Faster RCNN 和Retinanet在將圖像數據輸送到網絡之前,要對圖像數據進行預處理。大致上與博客提到的相同。
事實上還可以采取第三步,將圖片的寬和高擴展為32的整倍數,正如在Retinanet使用的。下面是一個簡單的Pytorch數據預處理模塊:
class Resizer():
def __call__(self, sample, targetSize=608, maxSize=1024, pad_N=32):
image, anns = sample['img'], sample['ann']
rows, cols = image.shape[:2]
smaller_size, larger_size = min(rows, cols), max(rows, cols)
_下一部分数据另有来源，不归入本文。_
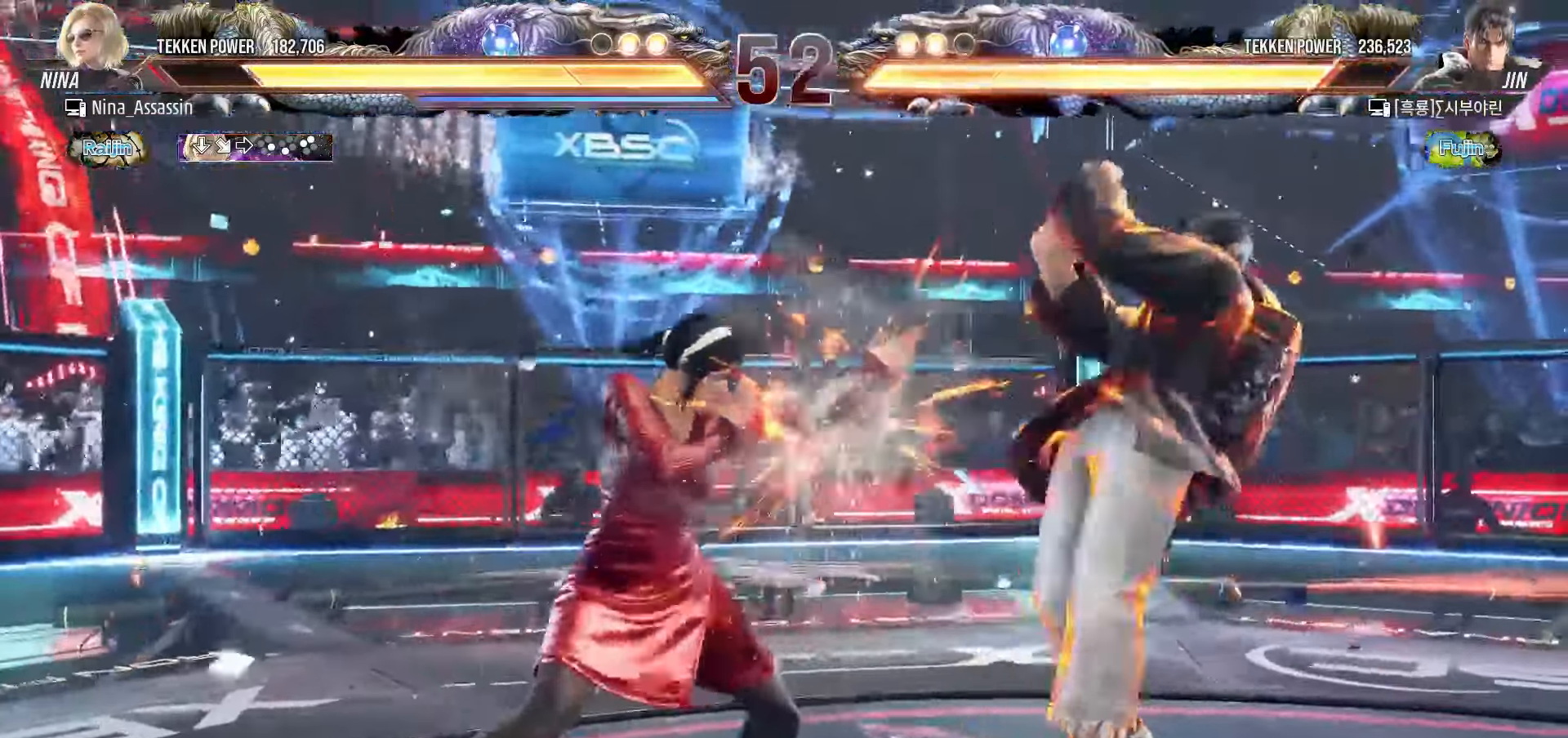
{"buttons": [], "left_stick": "down-left", "events": [[167, "left_stick", "left"], [250, "left_stick", "center"], [317, "left_stick", "left"], [483, "left_stick", "down-left"]]}
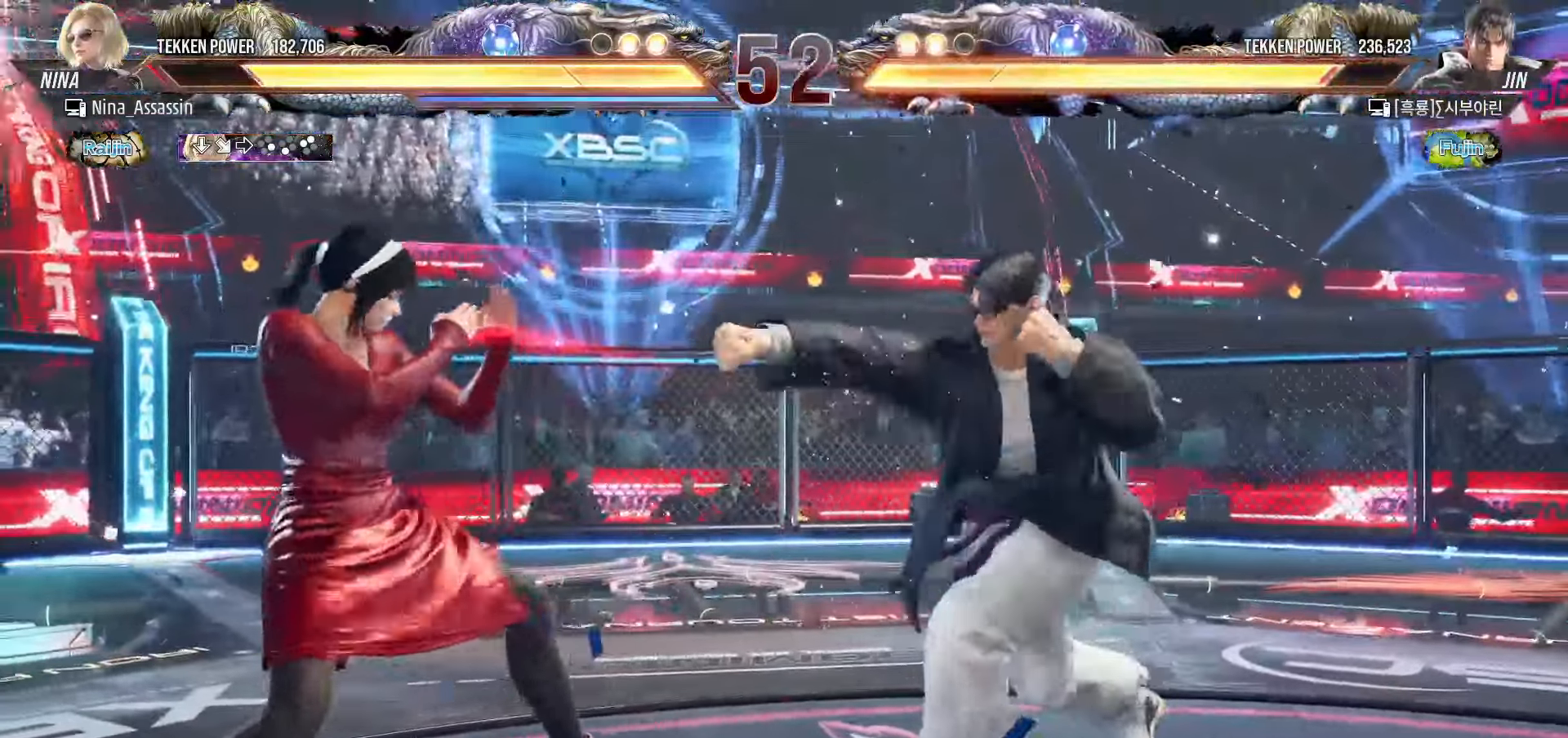
{"buttons": [], "left_stick": "left", "events": [[117, "left_stick", "center"], [167, "left_stick", "left"], [450, "left_stick", "center"], [500, "left_stick", "left"]]}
scale = targetSize / smaller_size
if larger_size * scale > maxSize:
scale = maxSize / larger_size
image = skimage.transform.resize(image, (int(round(rows*scale)),
int(round(cols*scale))),
mode='constant')
rows, cols, cns = image.shape[:3]
pad_w, pad_h = (pad_N - cols % pad_N), (pad_N - rows % pad_N)
new_image = np.zeros((rows + pad_h, cols + pad_w, cns)).astype(np.float32)
new_image[:rows, :cols, :] = image.astype(np.float32)
anns[:, :4] *= scale
return {'img': torch.from_numpy(new_image),
'ann':torch.from_numpy(anns),
'scale':scale}